The cost of the F-Secure SENSE device with an annual license is exactly EUR 199. For this price, the buyer receives the option of agent protection up to 25 devices with Windows, Android, macOS, iOS and unlimited devices that will be protected in the form of an agentless (if connected to the broadcast network by the F-Secure router). The manufacturer retained in the device several types of technologies that, when combined with each other in an invisible and do not require specialized configuration, protect all devices, regardless of whether an anti-virus agent is installed on them.
The manufacturer mentioned that the current functionality of the port, which is limited only to the loading of devices, will be extended by the ability to connect network devices.
The purchased license is valid for 12 months. After this time, all protective functions of the router will be deactivated. & nbsp; The customer will be able to pay an annual subscription (99 euros) for maintaining protection. Delivery of updates for the firmware will be available without a license.

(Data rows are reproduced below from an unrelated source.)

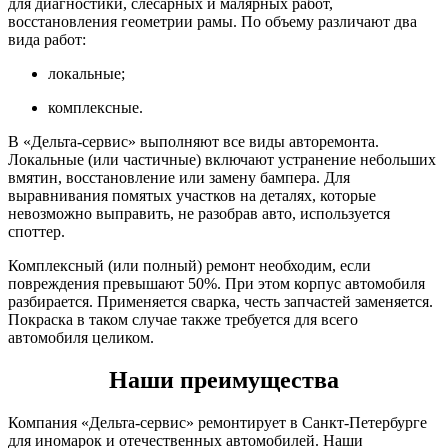
для диагностики, слесарных и малярных работ,
восстановления геометрии рамы. По объему различают два
вида работ:
локальные;
комплексные.
В «Дельта-сервис» выполняют все виды авторемонта.
Локальные (или частичные) включают устранение небольших
вмятин, восстановление или замену бампера. Для
выравнивания помятых участков на деталях, которые
невозможно выправить, не разобрав авто, используется
споттер.
Комплексный (или полный) ремонт необходим, если
повреждения превышают 50%. При этом корпус автомобиля
разбирается. Применяется сварка, честь запчастей заменяется.
Покраска в таком случае также требуется для всего
автомобиля целиком.
Наши преимущества
Компания «Дельта-сервис» ремонтирует в Санкт-Петербурге
для иномарок и отечественных автомобилей. Наши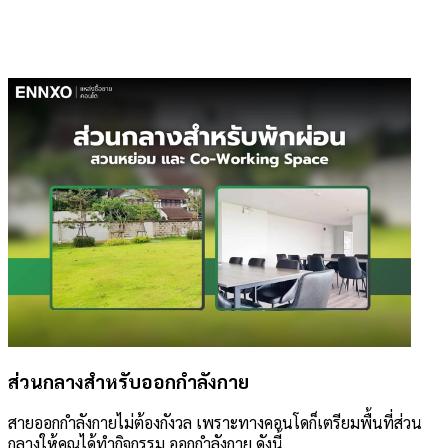
ส่วนกลางสำหรับออกกำลังกาย
สายออกกำลังกายไม่ต้องกังวล เพราะทางคอนโดก็เตรียมพื้นที่ส่วน
กลางให้คุณได้ทำกิจกรรม ออกกำลังกาย ดังนี้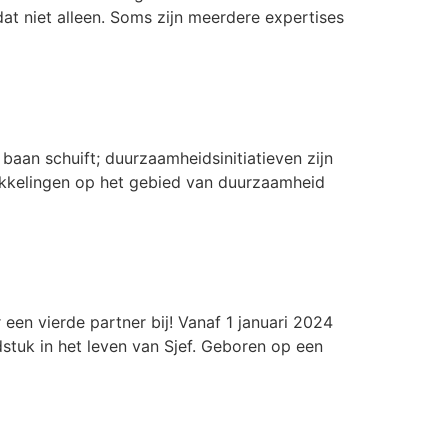
dat niet alleen. Soms zijn meerdere expertises
baan schuift; duurzaamheidsinitiatieven zijn
ikkelingen op het gebied van duurzaamheid
en vierde partner bij! Vanaf 1 januari 2024
dstuk in het leven van Sjef. Geboren op een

The F-Secure SENSE Router is covered by a 2-year warranty in countries within the EU and 1 year warranty in all other countries. The guarantee can be considered by the local seller in the given country and is carried out at the manufacturer's expense. The end customer does not bear any additional fees.
Differences in protection between F-Secure anti-viruses without a router and router protection, are shown in the accessible table on this producer's website.
The F-Secure SENSE device for the review and test of the company provided ITD24.pl sp. O.o. from Chorzów , distributor of F-Secure solutions in Poland.
Add new comment
Learn more about our offer
We use Google Cloud Translation and Gengo API’s to translate articles with exception of our comparative tests.